すっぽんの甲羅酒とエンペラの湯引きで酒がグングン進む!

すっぽんの切り身、すっぽん鍋専用の出汁スープ、エンペラの湯引き、甲羅酒用の甲羅、料亭やまさ特製ぽん酢、自家製柚子胡椒、すっぽんスープがコンプリートされています

 鍋をいただく前に、『料亭やまさ』のコース同様、まずはすっぽんの甲羅酒とエンペラの湯引きからいただきます。すっぽんの甲羅は、あらかじめ香ばしく焼かれているもので、これに自前で用意した日本酒の熱燗を合わせていただくもの。甲羅の香ばしい風合いと、日本酒熱燗の甘さが見事に複合して、なんとも贅沢な気分に。そして、やはりどことなく体の芯が温まるような印象も受けました。

甲羅酒とエンペラの湯引き

 そして、エンペラの湯引きですが、エンペラとはすっぽんの硬い甲羅の周辺にあるエンガワ部分のことで、コラーゲン豊富で美肌効果があると言われるものだそうです。こちらは同梱されている『料亭やまさ』特製ぽん酢をつけていただきましたが、プルプルなのにコリコリしているという複雑な食感で、これまた酒にピッタリの一品。グングン酒が進んでしまいました。すっかりほろ酔いになった筆者ですが、ここからすっぽん鍋を試していきます!

透き通っている濃厚でコクのあるスープと、鶏肉の食感にも似た甘味あるすっぽんの身

これがすっぽんの身! まずは水で綺麗にすっぽんの身を洗います

 すっぽんの身は肉・魚とは明らかに違う風合いのものでした。このすっぽんの身を鍋に入れる前に、まず水で綺麗に洗います。鍋にお湯を張り、一度沸騰させてからすっぽん肉を入れアクを綺麗にすくった後、野菜類を投入し完成。すっぽん鍋で気をつける点はこの前段階のみで、あとはいたって普通の鍋のやり方で良いようです。
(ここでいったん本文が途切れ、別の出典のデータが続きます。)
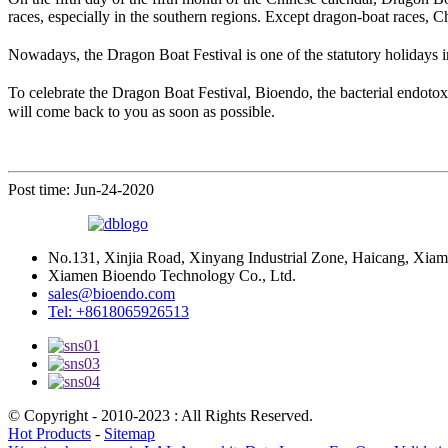
races, especially in the southern regions. Except dragon-boat races, 
Nowadays, the Dragon Boat Festival is one of the statutory holidays i
To celebrate the Dragon Boat Festival, Bioendo, the bacterial endotox
will come back to you as soon as possible.
Post time: Jun-24-2020
No.131, Xinjia Road, Xinyang Industrial Zone, Haicang, Xiam
Xiamen Bioendo Technology Co., Ltd.
sales@bioendo.com
Tel: +8618065926513
© Copyright - 2010-2023 : All Rights Reserved.
Hot Products
-
Sitemap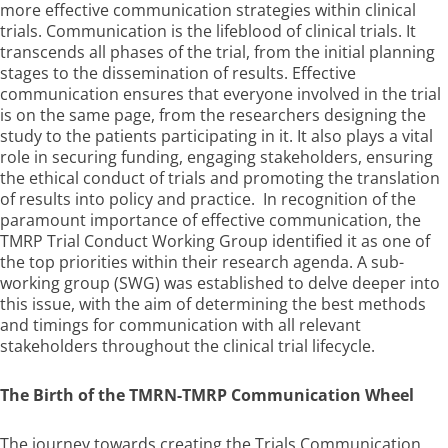
more effective communication strategies within clinical
trials. Communication is the lifeblood of clinical trials. It
transcends all phases of the trial, from the initial planning
stages to the dissemination of results. Effective
communication ensures that everyone involved in the trial
is on the same page, from the researchers designing the
study to the patients participating in it. It also plays a vital
role in securing funding, engaging stakeholders, ensuring
the ethical conduct of trials and promoting the translation
of results into policy and practice. In recognition of the
paramount importance of effective communication, the
TMRP Trial Conduct Working Group identified it as one of
the top priorities within their research agenda. A sub-
working group (SWG) was established to delve deeper into
this issue, with the aim of determining the best methods
and timings for communication with all relevant
stakeholders throughout the clinical trial lifecycle.
The Birth of the
TMRN-TMRP Communication Wheel
The journey towards creating the Trials Communication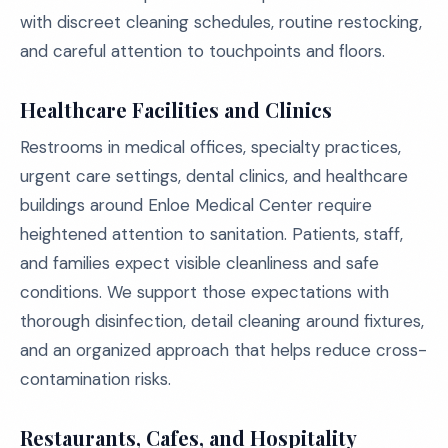
with discreet cleaning schedules, routine restocking,
and careful attention to touchpoints and floors.
Healthcare Facilities and Clinics
Restrooms in medical offices, specialty practices,
urgent care settings, dental clinics, and healthcare
buildings around Enloe Medical Center require
heightened attention to sanitation. Patients, staff,
and families expect visible cleanliness and safe
conditions. We support those expectations with
thorough disinfection, detail cleaning around fixtures,
and an organized approach that helps reduce cross-
contamination risks.
Restaurants, Cafes, and Hospitality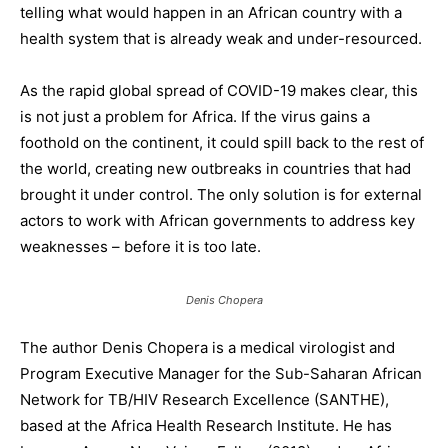
telling what would happen in an African country with a
health system that is already weak and under-resourced.
As the rapid global spread of COVID-19 makes clear, this
is not just a problem for Africa. If the virus gains a
foothold on the continent, it could spill back to the rest of
the world, creating new outbreaks in countries that had
brought it under control. The only solution is for external
actors to work with African governments to address key
weaknesses – before it is too late.
Denis Chopera
The author Denis Chopera is a medical virologist and
Program Executive Manager for the Sub-Saharan African
Network for TB/HIV Research Excellence (SANTHE),
based at the Africa Health Research Institute. He has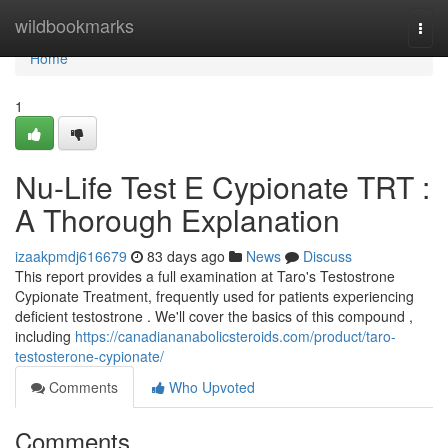
Home
wildbookmarks
Togg
navi
Home
1
Nu-Life Test E Cypionate TRT :
A Thorough Explanation
izaakpmdj616679
83 days ago
News
Discuss
This report provides a full examination at Taro's Testostrone
Cypionate Treatment, frequently used for patients experiencing
deficient testostrone . We'll cover the basics of this compound ,
including
https://canadiananabolicsteroids.com/product/taro-
testosterone-cypionate/
Comments
Who Upvoted
Comments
強火で一気に炊き上げ、アク取りをしっかりした方が美味しく仕上がります。そして完成したすっぽん鍋

 こんなに簡単なすっぽん鍋ですが、すでに鍋のスープは、すっぽん特有のどことなく青々しいコク深い風合いと野菜の出汁によって、いかにもうまそうなそして上品な香りを発しています。さっそくいただきましたが、これがもう……美味! 透き通った薄黄色のスープなのにコクが濃厚で、体がジワッと温かくなるような印象を受けました。

『料亭やまさ』特製ぽん酢でいただいたすっぽんの身

 そして、肝心のすっぽんの身。見慣れていない分、そのルックスはやや凶暴のようにも映りますが、鶏肉のような食感でありながら独特の甘みを感じる味。また、『料亭やまさ』によれば、このすっぽんの身はぽん酢か柚子胡椒でいただくと良いとのこと。

自家製柚子胡椒でいただいたすっぽんの身

 その推奨通りにいただきましたが、これがまた美味。ぽん酢のほうは、すっぽんの身のどことなく甘い風合いを酸味で押し上げるかのような上品な味になりました。そして、柚子胡椒のほうは、すっぽんの身を柚子胡椒の酸味とパンチでスキッとさせてくれるような風合いとなり、これもまた癖になる味。さらに酒が進んだことは言うまでもありません。

まさに「キング・オブ・鍋」と呼ぶにふさわしいすっぽん鍋

残った鍋のスープで、シメの雑炊を! クー、うまい!

 味は旨いし、体はポカポカするし、酒は進むし……で、想像以上にすっぽんの魔力に引き込まれた筆者でしたが、鍋の最後はやっぱり雑炊。コクがありながら上品なスープとお米との相性は抜群に良く、これまでに食べた「鍋のシメ雑炊」の中でも筆頭の旨い雑炊になりました。もちろん、米でなく、三つ葉などを乗せてうどんなども良いでしょうし、さらには意外とラーメンなんかも良いかもしれません。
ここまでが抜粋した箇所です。